President Donald Trump and former Vice President Joe Biden faced off in Nashville Thursday night for their final debate before the election. After a torrent of interruptions turned the first debate chaotic, the Commission on Presidential Debates stipulated that each candidate's microphone would be muted during the other's initial two-minute response to each topic but left on during the open discussion that followed. 

Who's working the mute?

How did mute work exactly? Pretty straightforward. It's not actually that there was a giant red button marked MUTE that debate moderator Kristen Welker, NBC News' White House correspondent, could punch when the candidates talked over each other. Each got two minutes to answer a question, and during that time, the other was muted. At points, there was opportunity for crosstalk, but there was no real discretionary mute button per se. 

As the BBC notes, it was actually a member of the production crew who works for the Commission on Presidential Debates who turned off the respective microphones at the specified time.

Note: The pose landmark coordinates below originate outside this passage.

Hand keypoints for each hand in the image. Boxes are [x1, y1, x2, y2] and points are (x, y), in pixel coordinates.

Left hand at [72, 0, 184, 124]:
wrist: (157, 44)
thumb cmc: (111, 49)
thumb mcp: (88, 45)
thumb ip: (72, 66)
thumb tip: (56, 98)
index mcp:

But that didn't stop viewers from imagining who might have really been behind the button, and suggesting they weren't doing their job aggressively enough. Was it Baby Yoda on button duty? SpongeBob SquarePants? Aaron Burr? Maybe! 

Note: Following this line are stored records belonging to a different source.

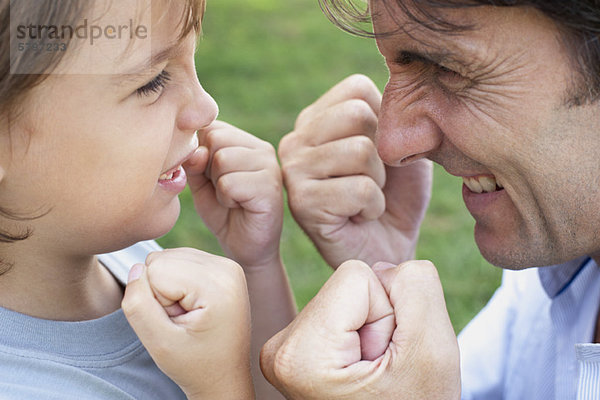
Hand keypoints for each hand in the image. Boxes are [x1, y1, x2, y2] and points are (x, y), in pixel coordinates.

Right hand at [122, 248, 253, 399]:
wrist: (225, 376)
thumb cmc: (195, 365)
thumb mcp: (159, 343)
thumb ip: (138, 305)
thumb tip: (136, 268)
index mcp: (218, 285)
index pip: (156, 270)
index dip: (155, 301)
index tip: (177, 324)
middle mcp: (227, 268)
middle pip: (162, 259)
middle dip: (162, 292)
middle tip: (182, 320)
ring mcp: (228, 265)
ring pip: (169, 258)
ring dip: (169, 288)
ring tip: (187, 315)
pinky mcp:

Shared one Twitter user: "Bigfoot. Nessie. Chupracabra. Mute Button Guy. All myths!"

More muting wanted

Regardless of how the rules said the button would be used, social media wanted more of it. "This debate has a fever and the only prescription is more mute button," one wrote. Wrote another, "I hoped the mute button would win the debate."

The first debate, held on Sept. 29, was a rancorous affair filled with the interruptions that led to the microphone muting rule. President Trump, who tested positive for COVID-19, pulled out of the second debate because he wanted to debate in person, not virtually. Dueling town hall events were held instead.